Its other big advantage is a deep lot, stretching far enough behind the bar to create a parking lot.
“There is no parking anywhere else in town,” Barto said. “All of the Outlaw’s customers have been complaining about it for years.”
So Barto started his work in the back of the bar, carving out what he hopes will become a signature beer garden and games yard, with expanded parking, turf, fencing and, eventually, a raised stage for large outdoor events.
“We still have room to go back another 100 feet and still have a space for a possible stage up on top for a big venue,” he said.
Inside, the transformation is further along, and personal.
He’s hung up some of his and his wife’s work, tracing the arc of their lives from the early Bartolo Collectibles days to the present Bone Daddy Knife days, as well as wildlife mounts from hunting trips and, of course, the poster that captures his life’s motto to live his life behind only the bars he chooses.
A New ‘Vibe’ For Dubois
There is still much dirt yet to move and asphalt to pour, but Barto is already thinking big for this bar, five to 10 years down the road.
“We want to be the best cowboy biker sportsman bar in Wyoming,” he said. “And from what we’ve been hearing from all of the locals lately, this new makeover has created a vibe all its own.

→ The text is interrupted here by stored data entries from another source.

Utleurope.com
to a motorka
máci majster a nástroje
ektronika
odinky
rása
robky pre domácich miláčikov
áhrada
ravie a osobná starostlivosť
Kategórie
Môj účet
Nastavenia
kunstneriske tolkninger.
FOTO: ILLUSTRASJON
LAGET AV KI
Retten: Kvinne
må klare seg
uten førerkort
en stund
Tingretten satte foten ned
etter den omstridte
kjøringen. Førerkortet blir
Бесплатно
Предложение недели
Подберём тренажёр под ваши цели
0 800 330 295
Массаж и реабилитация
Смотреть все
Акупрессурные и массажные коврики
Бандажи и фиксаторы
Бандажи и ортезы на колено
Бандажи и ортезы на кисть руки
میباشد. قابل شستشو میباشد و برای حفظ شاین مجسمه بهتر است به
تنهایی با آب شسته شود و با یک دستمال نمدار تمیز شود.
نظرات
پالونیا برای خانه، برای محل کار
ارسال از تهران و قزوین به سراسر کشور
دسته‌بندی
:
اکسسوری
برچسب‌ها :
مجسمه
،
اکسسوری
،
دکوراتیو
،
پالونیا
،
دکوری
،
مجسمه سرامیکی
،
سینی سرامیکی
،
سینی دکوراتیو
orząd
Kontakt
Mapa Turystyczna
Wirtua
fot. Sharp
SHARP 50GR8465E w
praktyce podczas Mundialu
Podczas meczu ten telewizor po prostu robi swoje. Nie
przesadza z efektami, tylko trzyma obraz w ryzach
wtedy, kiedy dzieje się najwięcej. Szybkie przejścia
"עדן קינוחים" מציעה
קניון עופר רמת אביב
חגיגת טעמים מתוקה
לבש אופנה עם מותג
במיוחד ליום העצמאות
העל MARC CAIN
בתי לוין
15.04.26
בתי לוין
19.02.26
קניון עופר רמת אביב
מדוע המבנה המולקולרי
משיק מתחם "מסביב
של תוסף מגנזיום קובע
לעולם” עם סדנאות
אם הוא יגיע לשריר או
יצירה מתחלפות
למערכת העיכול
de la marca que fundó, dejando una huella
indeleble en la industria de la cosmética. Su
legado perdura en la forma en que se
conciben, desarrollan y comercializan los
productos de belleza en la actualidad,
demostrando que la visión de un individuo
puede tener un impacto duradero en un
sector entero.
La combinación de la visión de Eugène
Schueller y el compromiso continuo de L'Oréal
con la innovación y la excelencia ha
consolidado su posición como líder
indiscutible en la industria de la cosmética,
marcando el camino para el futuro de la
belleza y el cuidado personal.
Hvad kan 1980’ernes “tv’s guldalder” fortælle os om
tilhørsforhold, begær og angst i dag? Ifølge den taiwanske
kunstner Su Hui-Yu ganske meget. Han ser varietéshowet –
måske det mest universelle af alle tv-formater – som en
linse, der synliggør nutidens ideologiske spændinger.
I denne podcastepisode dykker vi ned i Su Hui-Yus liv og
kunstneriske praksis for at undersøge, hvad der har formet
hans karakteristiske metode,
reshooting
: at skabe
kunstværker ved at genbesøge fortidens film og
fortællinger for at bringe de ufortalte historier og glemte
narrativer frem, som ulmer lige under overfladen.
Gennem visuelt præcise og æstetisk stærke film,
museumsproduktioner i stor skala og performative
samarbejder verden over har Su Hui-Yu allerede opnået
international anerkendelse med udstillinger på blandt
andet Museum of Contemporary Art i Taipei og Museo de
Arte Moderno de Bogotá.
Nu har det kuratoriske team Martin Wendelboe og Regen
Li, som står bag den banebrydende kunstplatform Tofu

That’s what they’re calling it. They say this place has vibe now.”
The “vibe” was on full display during the Fourth of July weekend, Barto added, when the bar hosted the band Second Ride.
“I have never seen the bar that busy in my entire life,” he said. “It was standing-room-only Friday night.”

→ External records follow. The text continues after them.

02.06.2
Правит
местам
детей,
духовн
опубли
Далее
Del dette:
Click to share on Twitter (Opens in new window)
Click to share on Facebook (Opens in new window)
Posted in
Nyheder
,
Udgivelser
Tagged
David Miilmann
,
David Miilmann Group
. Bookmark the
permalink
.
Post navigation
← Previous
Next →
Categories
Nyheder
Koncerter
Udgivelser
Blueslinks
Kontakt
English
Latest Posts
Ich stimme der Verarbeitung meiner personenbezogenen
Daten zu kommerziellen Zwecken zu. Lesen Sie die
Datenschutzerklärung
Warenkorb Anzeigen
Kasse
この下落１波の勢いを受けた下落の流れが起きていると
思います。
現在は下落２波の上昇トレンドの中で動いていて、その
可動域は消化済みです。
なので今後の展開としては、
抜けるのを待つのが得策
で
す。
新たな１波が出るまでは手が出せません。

During Dubois’ famous tank parade, announcers even gave Barto a shoutout for cleaning up and reinventing the bar.
Barto is clear that, aside from aesthetics, he’s also made it a priority to clear out questionable clientele.
On his first night as an owner, he spotted a drug dealer working the room and said he “86’d” her on the spot.
“My main focus, other than cleaning that bar up, was cleaning up the reputation,” he said. “If there was somebody in there who was always raising hell, we 86’d them.”
Signs at every entrance now warn potential troublemakers that a new sheriff owns the bar.

Bone Daddy Needed A Bar
If Bone Daddy Knives is the financial engine behind the bar, the Bone Daddy persona is its soul.
It was developed over a 20-some year period, when Barto served as mascot for the Beartooth Rally’s Iron Horse Rodeo in Red Lodge, Montana.
At first, his costume was simple: The widest brim black cowboy hat he could find and a mask. The next year he added an air-brushed skeleton T-shirt and pants.
Of course, then, cool costume and all, Bone Daddy needed a more appropriate ride.
The $65,000 custom bike he built includes his own screaming Bone Daddy moon logo as well as other artwork.
“That was quite the undertaking,” he admitted. “But it is a masterpiece of artwork.”
When Barto retired from the Ironhorse Circuit after a couple of decades, he brought his Bone Daddy logo with him. The rearing motorcycle with its cowboy skeletal rider happened to be an almost-perfect match for the rearing horse logo at the Outlaw, a similarity that wasn’t lost on Barto.
“So I just added Bone Daddy to the back of the horse,” he said. “That’s all I did to change their logo.”
Barto, in addition to all the other hats he wears, is also president of the Professional Biker Rodeo Association, which he plans to start revving up next year as he’s completing renovations.
“Bone Daddy had to have a bar,” he said with a chuckle. “Now the trick is to make it the kind of place people remember for the right reasons.”